Requirements
Rewrite the rows below as a numbered list, starting with the first line and going on through the line that contains "crop: top 11.137%, bottom 22.045%", skipping blank lines. Leave the pictures out of your list.

Available records
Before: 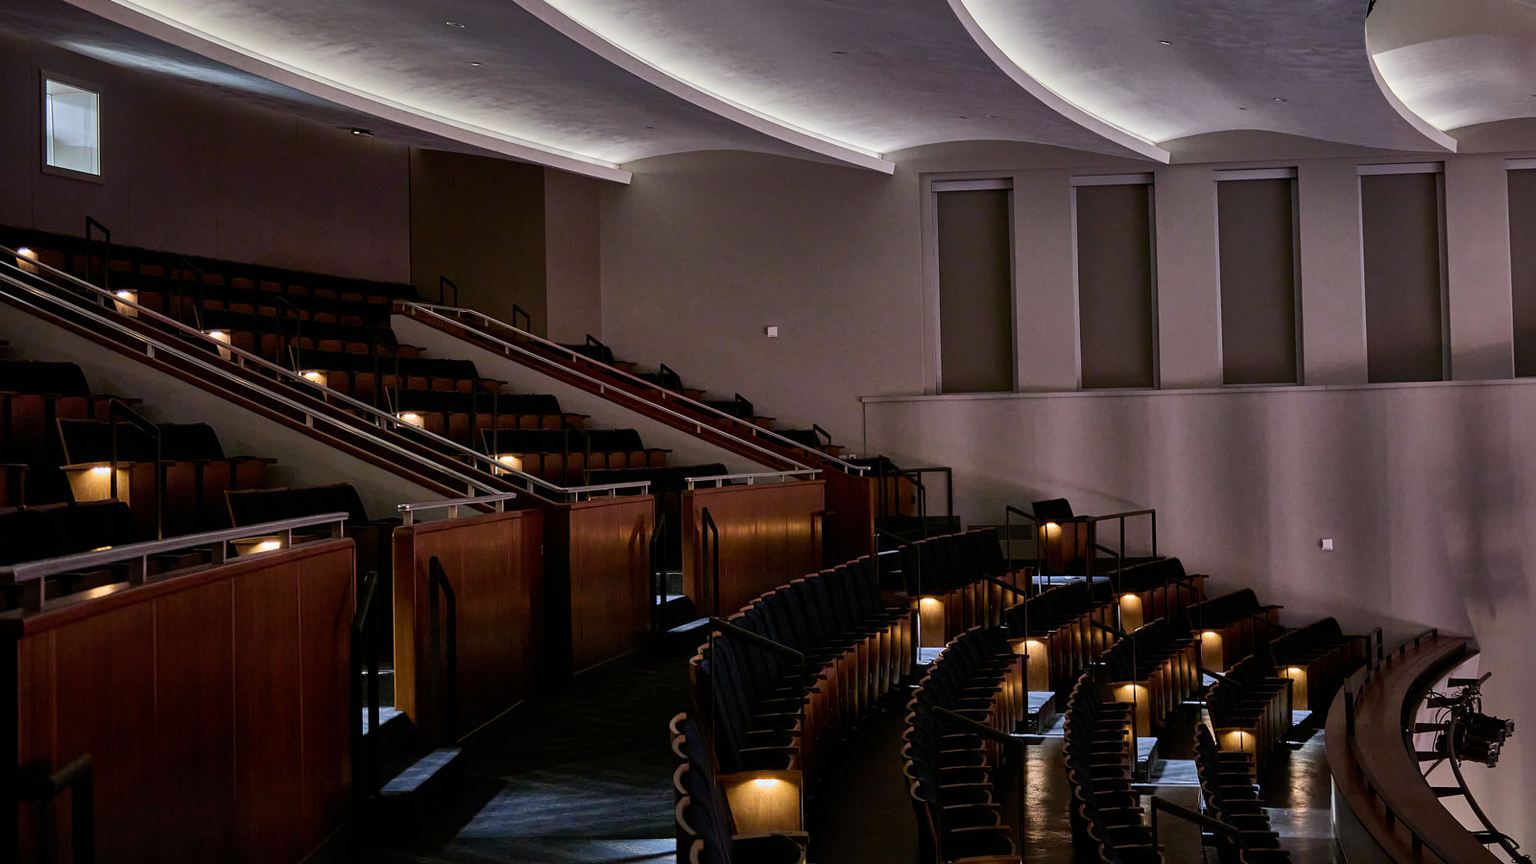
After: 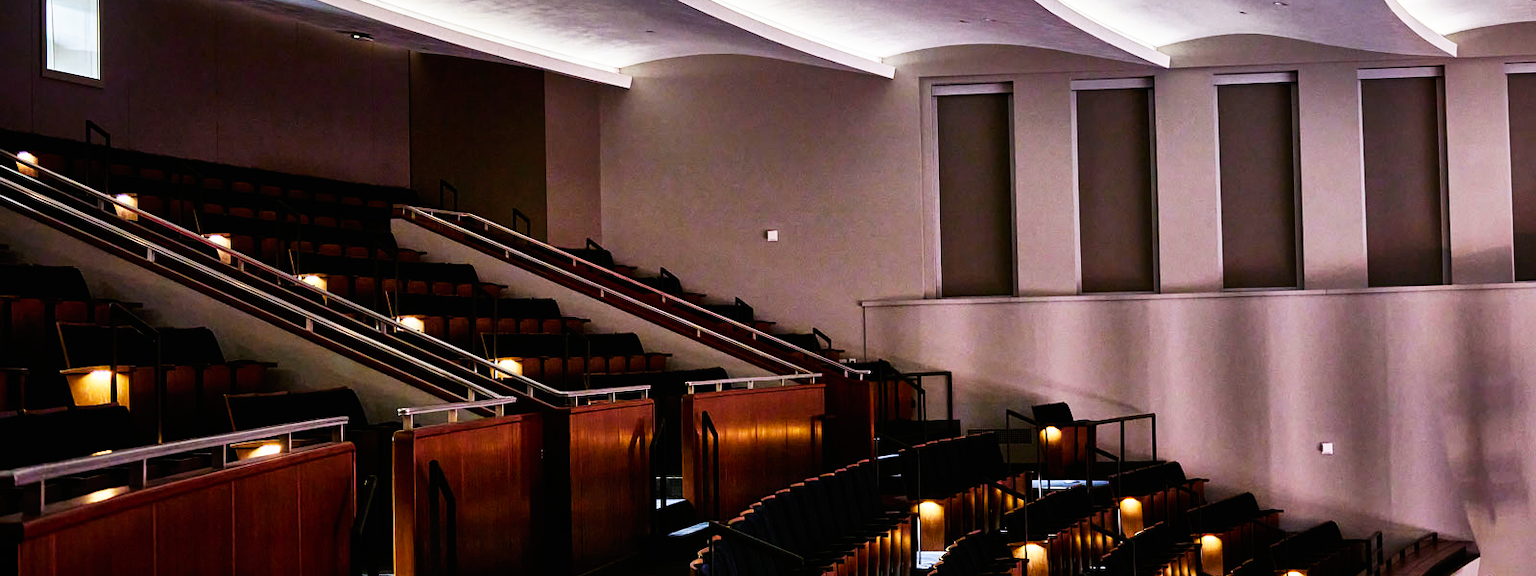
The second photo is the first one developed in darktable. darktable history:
base curve: curves: ch0 [(0, 0) (0.007, 0.004) (0.027, 0.03) (0.046, 0.07) (0.207, 0.54) (0.442, 0.872) (0.673, 0.972) (1, 1)], preserve colors none
crop: top 11.137%, bottom 22.045%
levels: gray 59.42%
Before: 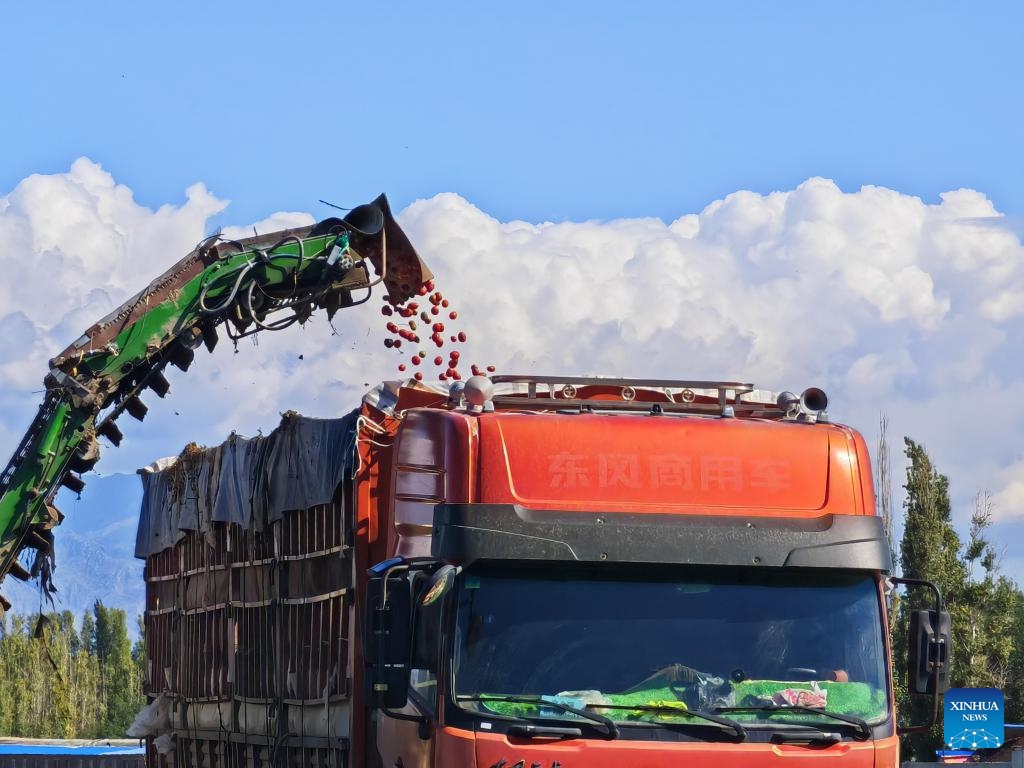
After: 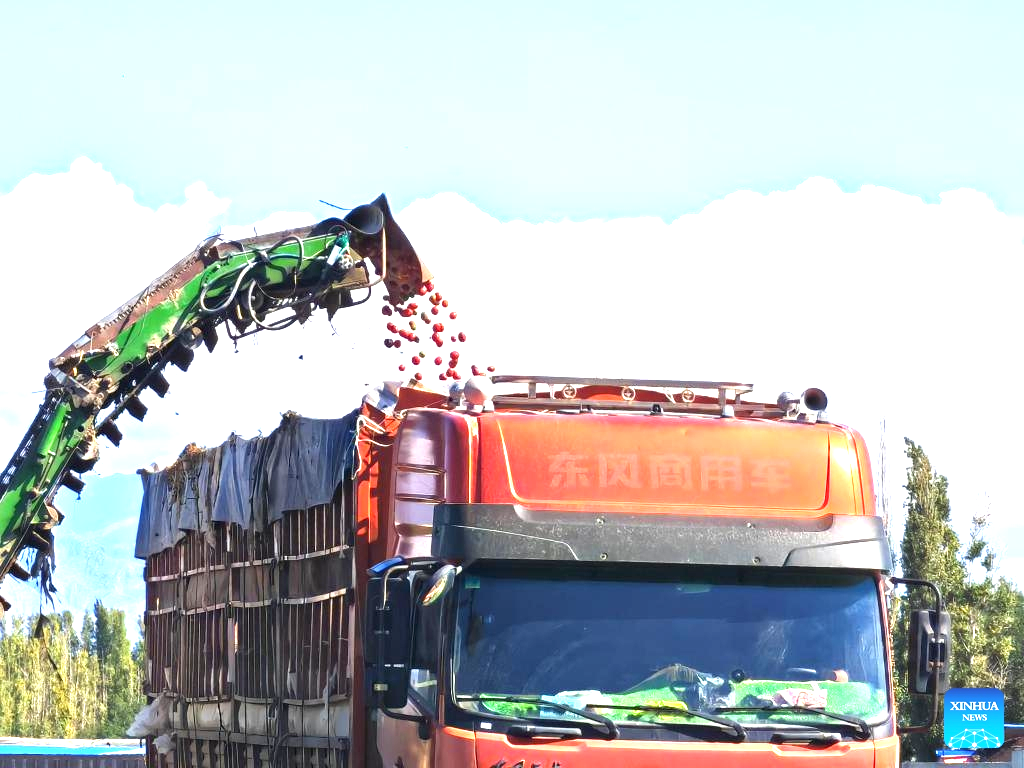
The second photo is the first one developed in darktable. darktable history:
exposure: black level correction 0, exposure 1.664 EV, compensate highlight preservation false
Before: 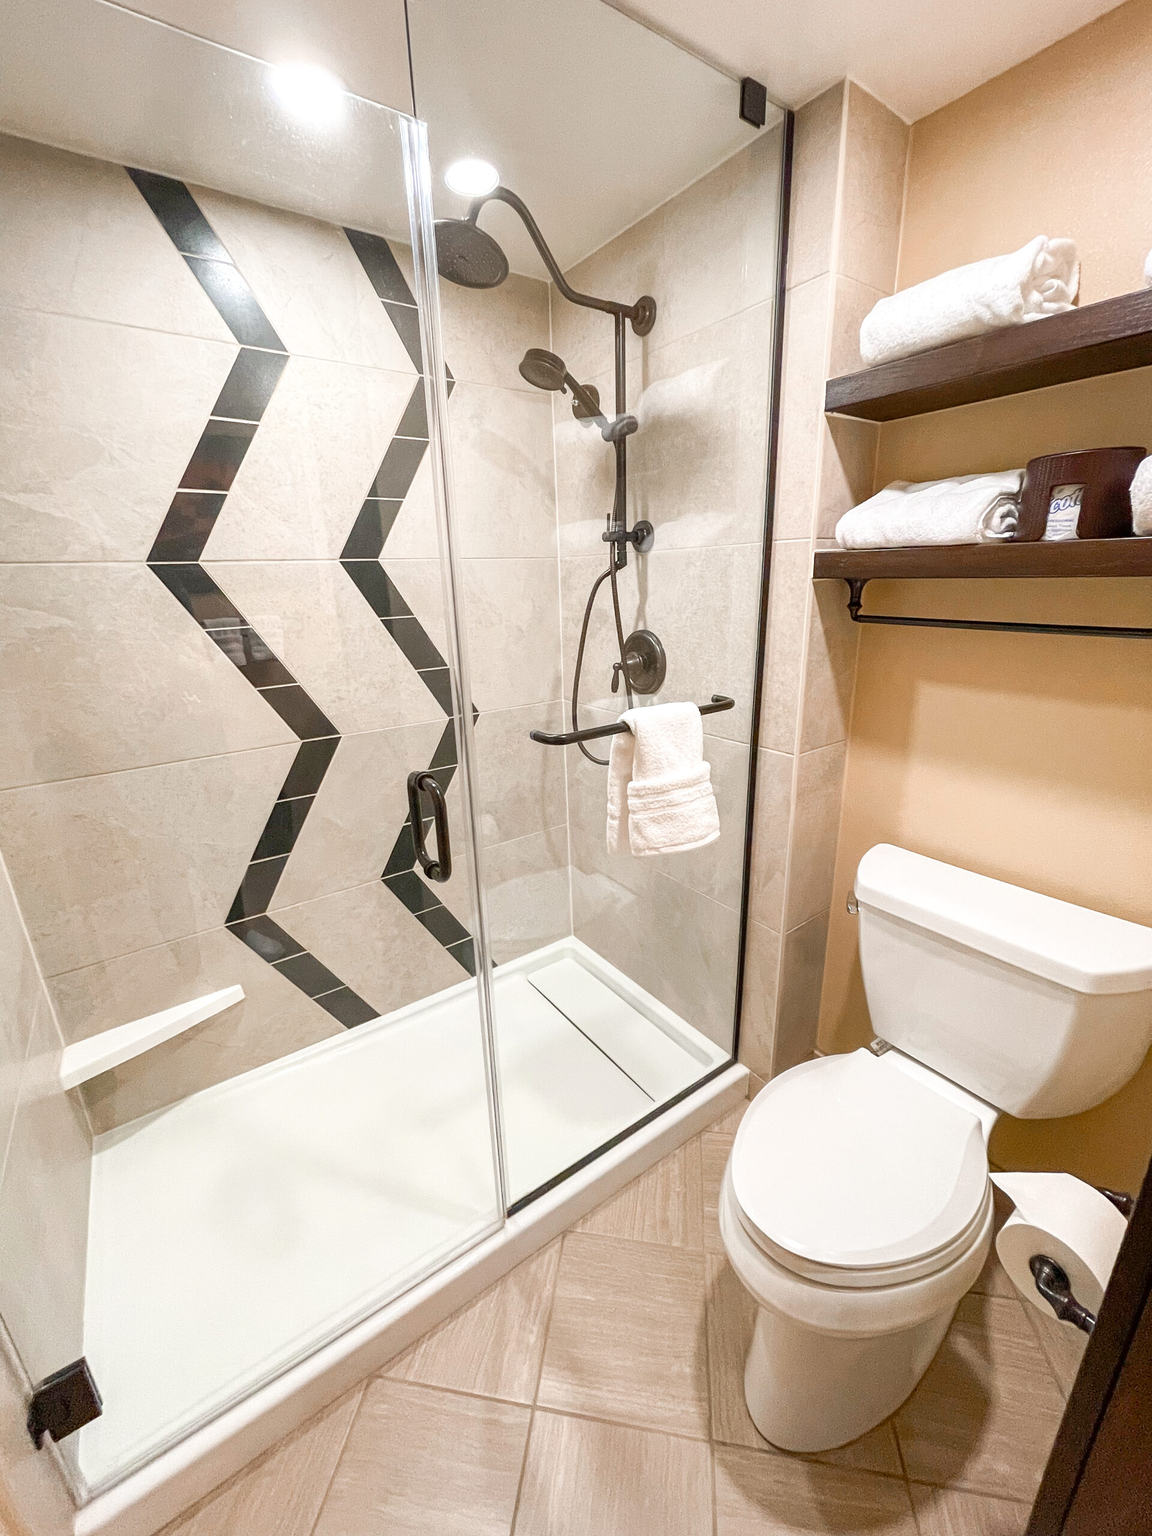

Finished task
1. Before: 
2. After: 
3. The second photo is the first one developed in darktable. darktable history:
4. base curve: curves: ch0 [(0, 0) (0.007, 0.004) (0.027, 0.03) (0.046, 0.07) (0.207, 0.54) (0.442, 0.872) (0.673, 0.972) (1, 1)], preserve colors none
5. crop: top 11.137%, bottom 22.045%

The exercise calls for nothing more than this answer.